Well, what a journey this was. Never have I had to turn a book this way and that so much just to read its contents. It almost gives House of Leaves a run for its money in that regard. But this is no House of Leaves. It's a memoir. Art project. Book of feelings. Sketchbook. Thing.
This is probably one of the hardest books to review because of what it is. On the one hand, it is an outpouring from an individual, author and artist Kim Krans, during a very painful part of her life. She is recently divorced (or separated?), recently had her fourth miscarriage, and is in the midst of an eating disorder. On the other hand, it is an egotistical self-hug that doesn't live up to the expectations it set for itself (and the reader) in its first pages.
The mantra of this graphic novel is "write the feeling." So each day for 40 days, Krans sits down and "writes the feeling", a month's worth of which is supposed to somehow be a book. And it is a book. A sketchbook. There is no plot. Even Krans' own life is only ever hinted at in piecemeal. A vast majority of this book is the author hemming and hawing over what to write, what feelings to explore, what topics to avoid or confront. Metaphorical friends are created and introduced at random throughout the story, and all they do is argue with the author to keep moving forward, urging her incessantly to continue to "draw the feeling."
I thought I had a book in hand with a subtitle of "Drawing a life back together." I thought I had a book about eating disorders. I thought I had a book about navigating life's hard times. But what was in here? What did Krans do to alleviate herself of suffering? How did she navigate herself out of a well of self-pity and depression? How did she handle her own life's curveballs? This book. Apparently it involves dancing around thoughts and feelings. Apparently it involves secluding yourself in an ashram for a couple of months and planting flowers during sunlight hours. Apparently it involves invoking dreams and visions, finding patterns in the subconscious that reveal deeper, hidden truths. And at the same time, it's nothing. It's examining one's life and just accepting it for what it is and moving on. Anticlimactic? I thought so. Honest and truthful? I guess so.
Cause maybe that's what it's all about. Despite Krans dredging the depths of the ocean for spiritual significance, it seemed to be completely inconsequential to the outcome of this book. Her conclusion is the same conclusion people for millenia have come to about hard times: they happen, get over it, move on. Wow.
The most meaningful part of the entire book was the author writing "thank you" 3,000 times for her ex-husband. It came across as the most beautiful, honest part of the whole thing. I read it, and I believed her. So many other parts felt shallow, self-pitying, menial, avoiding--but this final section was raw. The little comments hidden among the many "thank you"s furthered that point. This was an author who had a huge breakdown, felt unsupported, and found herself with no recourse, no way to deal with her feelings. She sought google's help, she sought spirituality's help, faith healing, herbs, spices, other pseudoscientific wastes of time, and ultimately (yes, with finality) just needed to stop being so hard on herself.
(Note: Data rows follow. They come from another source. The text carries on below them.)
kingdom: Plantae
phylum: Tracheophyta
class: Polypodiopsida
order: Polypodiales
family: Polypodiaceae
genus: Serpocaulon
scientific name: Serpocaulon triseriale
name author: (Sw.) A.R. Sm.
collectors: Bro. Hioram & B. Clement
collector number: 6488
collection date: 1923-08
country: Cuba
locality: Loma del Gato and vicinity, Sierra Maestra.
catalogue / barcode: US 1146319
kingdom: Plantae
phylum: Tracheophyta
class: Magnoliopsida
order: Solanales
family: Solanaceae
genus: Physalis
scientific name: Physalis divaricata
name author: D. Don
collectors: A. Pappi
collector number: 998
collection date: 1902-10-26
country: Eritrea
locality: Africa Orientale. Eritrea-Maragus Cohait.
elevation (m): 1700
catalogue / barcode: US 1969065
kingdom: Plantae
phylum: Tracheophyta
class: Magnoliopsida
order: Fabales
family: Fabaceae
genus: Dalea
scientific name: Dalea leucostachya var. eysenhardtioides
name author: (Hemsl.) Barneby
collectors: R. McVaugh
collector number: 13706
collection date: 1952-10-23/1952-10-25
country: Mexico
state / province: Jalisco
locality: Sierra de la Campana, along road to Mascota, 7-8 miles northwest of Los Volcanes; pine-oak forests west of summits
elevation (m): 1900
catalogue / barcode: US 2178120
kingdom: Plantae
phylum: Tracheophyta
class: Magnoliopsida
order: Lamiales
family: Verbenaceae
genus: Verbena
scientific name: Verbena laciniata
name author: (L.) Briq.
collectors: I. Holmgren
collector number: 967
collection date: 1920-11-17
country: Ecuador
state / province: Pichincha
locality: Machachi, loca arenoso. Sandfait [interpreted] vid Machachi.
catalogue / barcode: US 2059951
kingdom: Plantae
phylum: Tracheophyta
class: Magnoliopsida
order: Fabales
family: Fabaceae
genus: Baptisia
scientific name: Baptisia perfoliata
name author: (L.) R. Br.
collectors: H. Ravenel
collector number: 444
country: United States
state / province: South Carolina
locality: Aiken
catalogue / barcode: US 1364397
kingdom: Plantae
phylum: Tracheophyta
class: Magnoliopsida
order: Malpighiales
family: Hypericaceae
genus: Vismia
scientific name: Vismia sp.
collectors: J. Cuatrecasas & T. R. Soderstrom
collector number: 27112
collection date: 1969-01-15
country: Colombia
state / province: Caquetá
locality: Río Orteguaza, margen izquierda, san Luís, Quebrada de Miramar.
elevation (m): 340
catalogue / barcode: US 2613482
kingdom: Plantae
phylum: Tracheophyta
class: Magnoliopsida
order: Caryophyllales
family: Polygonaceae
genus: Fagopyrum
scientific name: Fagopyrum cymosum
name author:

And you know what? That's why I'm most disappointed in this book. Because it wasn't a journey. It wasn't a journey, I wasn't taken from point A to point B, and the author/publisher made me think that's what I'd find here. Instead it was yanking my chain until the last 20 or so pages, acting as if it was building up to something when the whole beginning is essentially meaningless in retrospect. I don't know. It's a sketchbook sold as a memoir.
2/5
Sorry you went through hard times, Kim. Hope things are going better now. I can't understand the depth of your feelings, but I'm glad you seem to have found some hope.